> _EXERCISE REQUIREMENTS_: This task calls for copying each line below that contains "acéllemezből".

[Collected data]
BEGIN

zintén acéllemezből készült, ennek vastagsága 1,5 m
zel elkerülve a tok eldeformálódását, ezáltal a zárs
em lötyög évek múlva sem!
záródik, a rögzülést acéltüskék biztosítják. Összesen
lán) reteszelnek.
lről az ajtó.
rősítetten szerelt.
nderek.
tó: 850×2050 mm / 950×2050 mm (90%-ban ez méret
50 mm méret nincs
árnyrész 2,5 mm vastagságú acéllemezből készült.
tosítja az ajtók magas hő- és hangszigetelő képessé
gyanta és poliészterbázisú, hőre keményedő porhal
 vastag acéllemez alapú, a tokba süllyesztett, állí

END

> _SOLUTION_:
zintén acéllemezből készült, ennek vastagsága 1,5 m
árnyrész 2,5 mm vastagságú acéllemezből készült.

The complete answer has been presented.